▶ [Task item]: Quote all entries in full, exactly.

---

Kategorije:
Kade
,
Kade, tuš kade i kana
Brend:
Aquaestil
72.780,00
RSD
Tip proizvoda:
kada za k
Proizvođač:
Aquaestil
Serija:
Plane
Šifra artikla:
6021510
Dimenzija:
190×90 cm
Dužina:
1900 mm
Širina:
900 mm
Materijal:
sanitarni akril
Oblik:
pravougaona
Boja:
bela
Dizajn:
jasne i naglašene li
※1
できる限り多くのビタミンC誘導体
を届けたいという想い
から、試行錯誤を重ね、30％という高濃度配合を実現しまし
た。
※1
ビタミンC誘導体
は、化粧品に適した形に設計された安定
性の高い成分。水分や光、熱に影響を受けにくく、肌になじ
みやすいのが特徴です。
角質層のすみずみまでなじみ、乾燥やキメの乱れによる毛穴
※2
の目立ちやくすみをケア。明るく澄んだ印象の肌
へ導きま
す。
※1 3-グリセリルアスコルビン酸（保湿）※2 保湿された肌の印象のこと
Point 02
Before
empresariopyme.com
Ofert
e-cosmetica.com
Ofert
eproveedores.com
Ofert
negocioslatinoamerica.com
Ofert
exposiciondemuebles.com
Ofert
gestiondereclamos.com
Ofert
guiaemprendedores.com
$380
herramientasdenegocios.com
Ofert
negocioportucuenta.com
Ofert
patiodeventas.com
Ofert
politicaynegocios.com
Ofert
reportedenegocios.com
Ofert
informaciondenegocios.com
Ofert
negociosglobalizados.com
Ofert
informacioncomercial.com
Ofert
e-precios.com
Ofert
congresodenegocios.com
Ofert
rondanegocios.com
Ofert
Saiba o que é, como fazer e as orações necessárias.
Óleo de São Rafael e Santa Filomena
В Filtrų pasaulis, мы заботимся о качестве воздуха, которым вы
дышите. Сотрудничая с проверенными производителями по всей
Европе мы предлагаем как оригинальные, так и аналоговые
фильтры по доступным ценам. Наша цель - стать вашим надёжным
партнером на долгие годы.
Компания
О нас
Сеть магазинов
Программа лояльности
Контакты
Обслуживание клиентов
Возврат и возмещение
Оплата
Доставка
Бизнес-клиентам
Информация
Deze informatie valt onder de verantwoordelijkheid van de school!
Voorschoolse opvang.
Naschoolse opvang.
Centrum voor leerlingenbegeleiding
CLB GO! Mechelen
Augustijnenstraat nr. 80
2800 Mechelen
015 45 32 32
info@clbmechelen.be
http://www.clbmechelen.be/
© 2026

---

▶ [Reply to the task]:
Kategorije:
Kade
,
Kade, tuš kade i kana
Brend:
Aquaestil
72.780,00
RSD
Tip proizvoda:
kada za k
Proizvođač:
Aquaestil
Serija:
Plane
Šifra artikla:
6021510
Dimenzija:
190×90 cm
Dužina:
1900 mm
Širina:
900 mm
Materijal:
sanitarni akril
Oblik:
pravougaona
Boja:
bela
Dizajn:
jasne i naglašene li
※1
できる限り多くのビタミンC誘導体
を届けたいという想い
から、試行錯誤を重ね、30％という高濃度配合を実現しまし
た。
※1
ビタミンC誘導体
は、化粧品に適した形に設計された安定
性の高い成分。水分や光、熱に影響を受けにくく、肌になじ
みやすいのが特徴です。
角質層のすみずみまでなじみ、乾燥やキメの乱れによる毛穴
※2
の目立ちやくすみをケア。明るく澄んだ印象の肌
へ導きま
す。
※1 3-グリセリルアスコルビン酸（保湿）※2 保湿された肌の印象のこと
Point 02
Before
empresariopyme.com
Ofert
e-cosmetica.com
Ofert
eproveedores.com
Ofert
negocioslatinoamerica.com
Ofert
exposiciondemuebles.com
Ofert
gestiondereclamos.com
Ofert
guiaemprendedores.com
$380
herramientasdenegocios.com
Ofert
negocioportucuenta.com
Ofert
patiodeventas.com
Ofert
politicaynegocios.com
Ofert
reportedenegocios.com
Ofert
informaciondenegocios.com
Ofert
negociosglobalizados.com
Ofert
informacioncomercial.com
Ofert
e-precios.com
Ofert
congresodenegocios.com
Ofert
rondanegocios.com
Ofert
Saiba o que é, como fazer e as orações necessárias.
Óleo de São Rafael e Santa Filomena
В Filtrų pasaulis, мы заботимся о качестве воздуха, которым вы
дышите. Сотрудничая с проверенными производителями по всей
Европе мы предлагаем как оригинальные, так и аналоговые
фильтры по доступным ценам. Наша цель - стать вашим надёжным
партнером на долгие годы.
Компания
О нас
Сеть магазинов
Программа лояльности
Контакты
Обслуживание клиентов
Возврат и возмещение
Оплата
Доставка
Бизнес-клиентам
Информация
Deze informatie valt onder de verantwoordelijkheid van de school!
Voorschoolse opvang.
Naschoolse opvang.
Centrum voor leerlingenbegeleiding
CLB GO! Mechelen
Augustijnenstraat nr. 80
2800 Mechelen
015 45 32 32
info@clbmechelen.be
http://www.clbmechelen.be/
© 2026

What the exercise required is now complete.